▶ [Exercise instructions]
Please go through the records below and return every line holding the word "payables".

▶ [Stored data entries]
┄┄┄┄┄┄┄┄┄┄

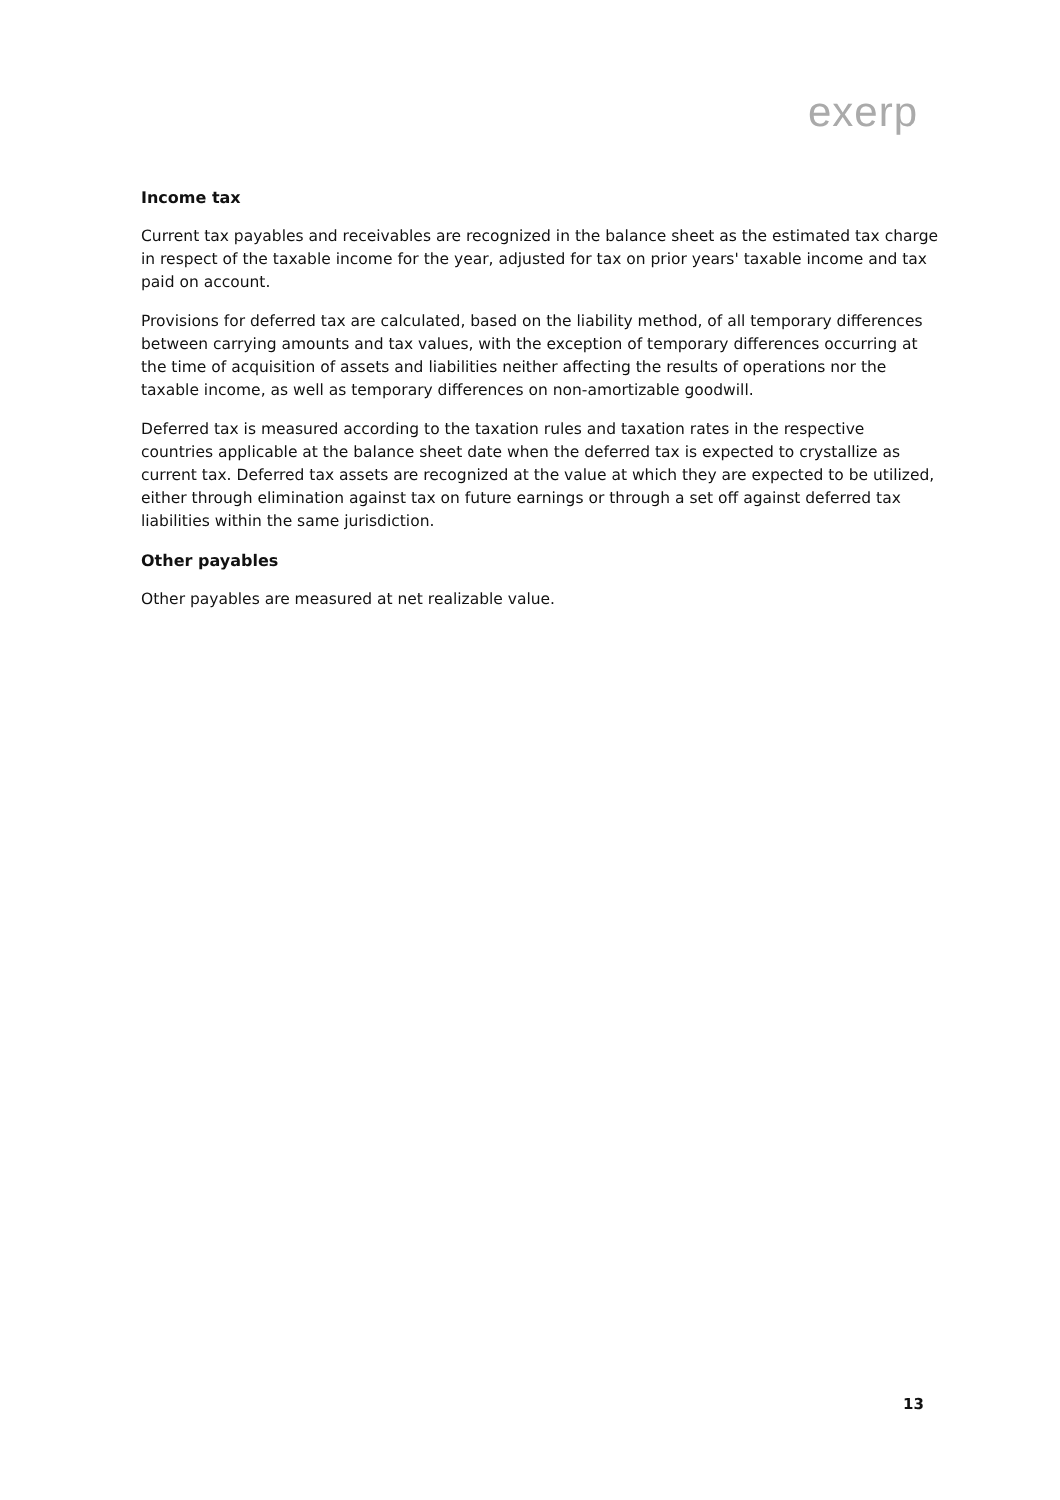exerp
Income tax
Current tax payables and receivables are recognized in the balance sheet as the estimated tax charge in respect of the taxable income for the year, adjusted for tax on prior years' taxable income and tax paid on account.
Provisions for deferred tax are calculated, based on the liability method, of all temporary differences between carrying amounts and tax values, with the exception of temporary differences occurring at the time of acquisition of assets and liabilities neither affecting the results of operations nor the taxable income, as well as temporary differences on non-amortizable goodwill.
Deferred tax is measured according to the taxation rules and taxation rates in the respective countries applicable at the balance sheet date when the deferred tax is expected to crystallize as current tax. Deferred tax assets are recognized at the value at which they are expected to be utilized, either through elimination against tax on future earnings or through a set off against deferred tax liabilities within the same jurisdiction.
Other payables
Other payables are measured at net realizable value.
13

┄┄┄┄┄┄┄┄┄┄

▶ [Task answer]
Current tax payables and receivables are recognized in the balance sheet as the estimated tax charge in respect of the taxable income for the year, adjusted for tax on prior years' taxable income and tax paid on account.
Other payables
Other payables are measured at net realizable value.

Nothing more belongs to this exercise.